Using large-scale survey data on individuals from all 50 states, Devine and Kopko are able to gauge the impact of running mate decisions on voters. They find that, after controlling for all other relevant variables (e.g. partisanship, race, age, gender, income, etc.), voters from the same state as a party’s vice presidential nominee are no more likely to support that party than voters from other states.

Shapiro might be the right choice, but Harris shouldn’t pick him for the wrong reasons

None of this necessarily means that Harris shouldn’t pick Shapiro.

The Pennsylvania governor does have some liabilities. His unusually strident criticisms of pro-Palestinian protesters have earned him the enmity of some progressives, while the uncanny similarity between his oratorical style and Barack Obama’s could be offputting to some voters.

Nevertheless, by picking Shapiro, Harris could plausibly counter the widespread perception that she is very left-wing, which may be a source of concern for some swing voters. And the qualities that have enabled the Pennsylvania governor to earn a 60 percent approval rating in his home state might help him win the confidence of a national electorate.

It also remains conceivable that Shapiro could help Harris a bit in Pennsylvania. The empirical evidence may strongly suggest that a running mate’s home state doesn’t matter, but there are no infallible measurement tools in social science. Survey data can be biased, and not at all relevant variables can be identified and controlled. More critically, as noted above, it’s been decades since the nominee of either party actually tried putting the popular incumbent governor of a hotly contested swing state on the ticket. So the historical data might not be a reliable guide to the implications of picking Shapiro.

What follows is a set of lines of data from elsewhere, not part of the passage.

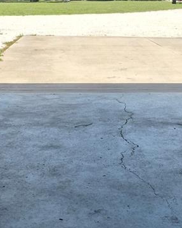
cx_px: 108
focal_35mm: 75
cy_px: 123
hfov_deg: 20.4
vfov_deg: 25.4
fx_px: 505
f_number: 1.8
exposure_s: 1/6272
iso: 80
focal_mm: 5.4
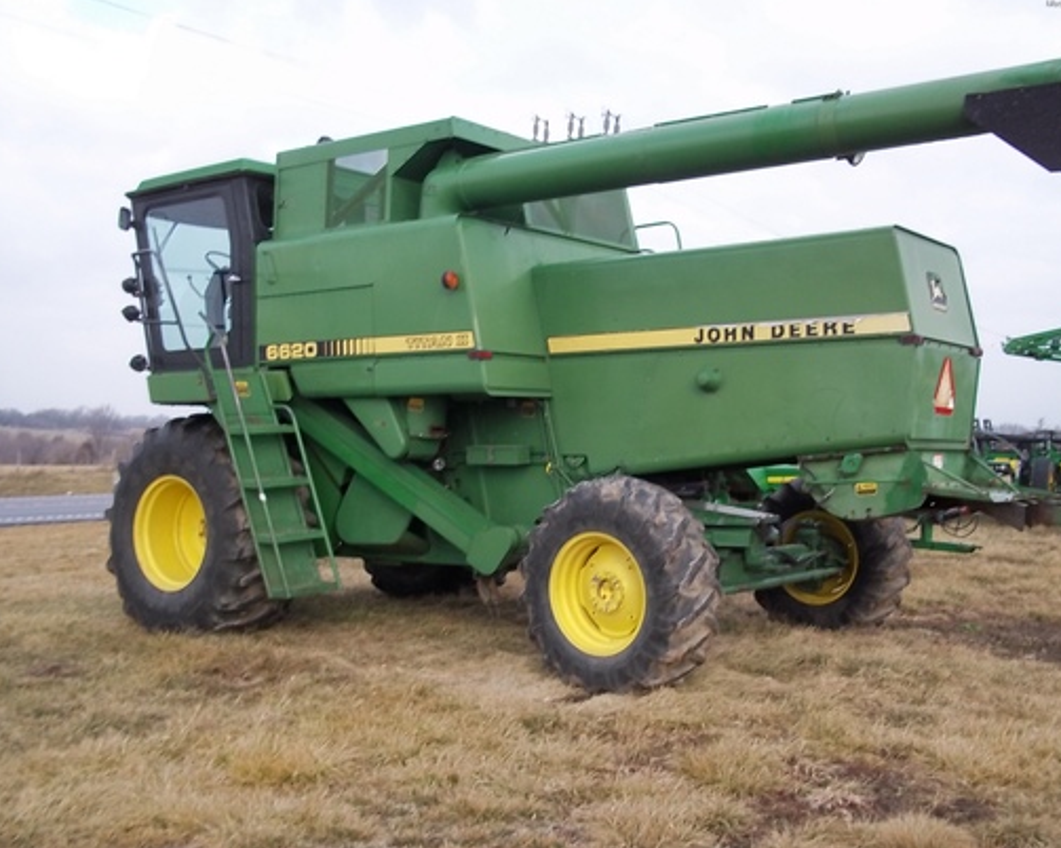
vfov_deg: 39.1
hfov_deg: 47.9
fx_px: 1193
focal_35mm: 38
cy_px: 424
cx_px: 551
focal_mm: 6.5
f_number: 3.1
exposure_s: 1/250
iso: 80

There are also some reasons to think that Harris’s VP pick will matter more than most: In some recent polls, Harris’s favorability has jumped dramatically in recent weeks, a development that suggests voters’ impressions of her are unusually unsettled. Since her choice of running mate will be the first major decision she makes as presumptive Democratic nominee, it could solidify many voters’ views of her candidacy. Shapiro’s selection could plausibly reassure some Pennsylvania swing voters that Harris is the type of Democrat they can trust.

Still, Harris should not count on that. Although it is possible that Shapiro could help her win Pennsylvania, the historical record indicates that this is far from a sure thing.

For that reason, if Harris believes that Walz or Kelly would play better to a national audience, she should not pick Shapiro merely because he’s from a more valuable state.